The User model currently lacks a first_name
and last_name
property, which limits the amount of information that can be stored and displayed for each user.
Due to the small table we have, this can be done entirely via 1 migration (single PR). When you create the design doc for this, please do talk about the different tradeoffs of doing this directly via a migration and any other ways this could be handled (if for instance we had a bigger table).
Currently there are two proposed method options for adding the first_name and last_name columns to the users table.
Active Record Migration
bin/rails generate migration AddNamesToUser first_name:string last_name:string
PROS - Adds the two required columns all in the same migration.
CONS- The need to backfill for existing users.
After the migration is completed, but prior to running the migration I propose to manually add a default modifier which will back fill all existing users with default values. In addition, we would set the Null flag to false thereby making these two fields required for future users.

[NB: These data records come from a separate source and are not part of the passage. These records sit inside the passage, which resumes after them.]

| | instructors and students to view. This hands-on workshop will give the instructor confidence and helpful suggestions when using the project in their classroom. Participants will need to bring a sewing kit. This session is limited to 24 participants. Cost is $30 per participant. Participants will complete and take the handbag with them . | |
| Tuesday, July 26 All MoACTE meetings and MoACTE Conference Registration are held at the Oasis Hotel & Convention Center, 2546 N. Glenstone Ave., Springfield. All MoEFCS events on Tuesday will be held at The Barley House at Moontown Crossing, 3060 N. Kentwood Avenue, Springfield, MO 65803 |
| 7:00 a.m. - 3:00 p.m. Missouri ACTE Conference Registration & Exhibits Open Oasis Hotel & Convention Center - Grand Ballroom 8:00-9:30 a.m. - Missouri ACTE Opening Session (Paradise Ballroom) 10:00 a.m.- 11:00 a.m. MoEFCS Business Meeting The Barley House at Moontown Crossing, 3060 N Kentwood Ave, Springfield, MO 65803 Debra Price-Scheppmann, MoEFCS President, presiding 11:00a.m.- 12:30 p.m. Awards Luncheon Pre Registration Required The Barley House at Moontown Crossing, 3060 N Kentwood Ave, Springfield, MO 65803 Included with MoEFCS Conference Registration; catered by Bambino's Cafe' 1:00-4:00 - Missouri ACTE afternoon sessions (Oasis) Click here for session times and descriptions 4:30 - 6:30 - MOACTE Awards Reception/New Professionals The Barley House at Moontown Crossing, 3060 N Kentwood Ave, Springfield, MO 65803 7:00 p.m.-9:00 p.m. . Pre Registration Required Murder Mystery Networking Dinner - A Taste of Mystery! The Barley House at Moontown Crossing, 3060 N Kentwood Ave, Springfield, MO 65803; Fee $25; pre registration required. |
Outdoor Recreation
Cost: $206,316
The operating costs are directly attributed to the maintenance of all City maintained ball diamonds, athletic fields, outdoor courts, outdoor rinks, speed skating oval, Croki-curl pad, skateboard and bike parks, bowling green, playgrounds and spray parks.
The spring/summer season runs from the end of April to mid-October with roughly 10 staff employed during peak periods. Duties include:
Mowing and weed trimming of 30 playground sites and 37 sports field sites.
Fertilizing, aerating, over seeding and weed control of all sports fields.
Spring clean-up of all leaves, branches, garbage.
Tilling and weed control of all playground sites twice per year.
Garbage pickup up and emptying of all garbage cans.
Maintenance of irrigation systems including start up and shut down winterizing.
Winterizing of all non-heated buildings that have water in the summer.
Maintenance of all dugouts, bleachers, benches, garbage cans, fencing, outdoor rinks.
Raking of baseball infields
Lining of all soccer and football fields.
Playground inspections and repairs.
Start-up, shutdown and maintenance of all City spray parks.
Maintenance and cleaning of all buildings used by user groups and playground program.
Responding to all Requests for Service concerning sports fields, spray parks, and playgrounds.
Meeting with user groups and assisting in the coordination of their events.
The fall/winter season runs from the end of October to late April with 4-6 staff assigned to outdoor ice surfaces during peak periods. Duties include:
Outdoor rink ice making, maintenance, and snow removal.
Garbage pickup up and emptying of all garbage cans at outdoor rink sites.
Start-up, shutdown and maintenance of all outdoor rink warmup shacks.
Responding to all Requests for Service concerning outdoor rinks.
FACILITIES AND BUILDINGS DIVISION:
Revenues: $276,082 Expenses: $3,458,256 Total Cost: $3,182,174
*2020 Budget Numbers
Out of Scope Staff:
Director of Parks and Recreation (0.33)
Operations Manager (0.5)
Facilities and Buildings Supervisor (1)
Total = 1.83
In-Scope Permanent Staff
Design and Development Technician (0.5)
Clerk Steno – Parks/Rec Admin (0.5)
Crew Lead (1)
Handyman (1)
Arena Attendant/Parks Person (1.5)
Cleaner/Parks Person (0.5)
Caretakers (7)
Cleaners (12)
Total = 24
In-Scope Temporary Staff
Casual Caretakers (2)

For the existing users, I propose that each users changes their first_name and last_name independently from the console given the limited amount of users for which this applies.
Create a new ActiveRecord migration titled AddNamesToUser
. The migration will create a change method for the migration, and add the two add_column statements, to add first_name and last_name columns to the User table.
Completing this database change via an Active Record migration is an appropriate approach to achieve the change goal. Writing and executing a schema modification statement in pure SQL would be a little more difficult to implement, as this statement has to be ran in the console (Which is a concern, and possibly an access concern for several developers on the team).
Additionally, the ActiveRecord migration approach with it’s built in functionality for this type of table change would work well in this case, and in the future when the data in the table grows larger. I suspect that the schema modification statement in SQL is likely to be a more resource intensive approach for larger tables.
You’ll have to split this in 3 PR’s
PR1: this pr will only include the migration file
PR2: backfill users.
PR3: Add client side code. Any changes you do to the controllers, views and models.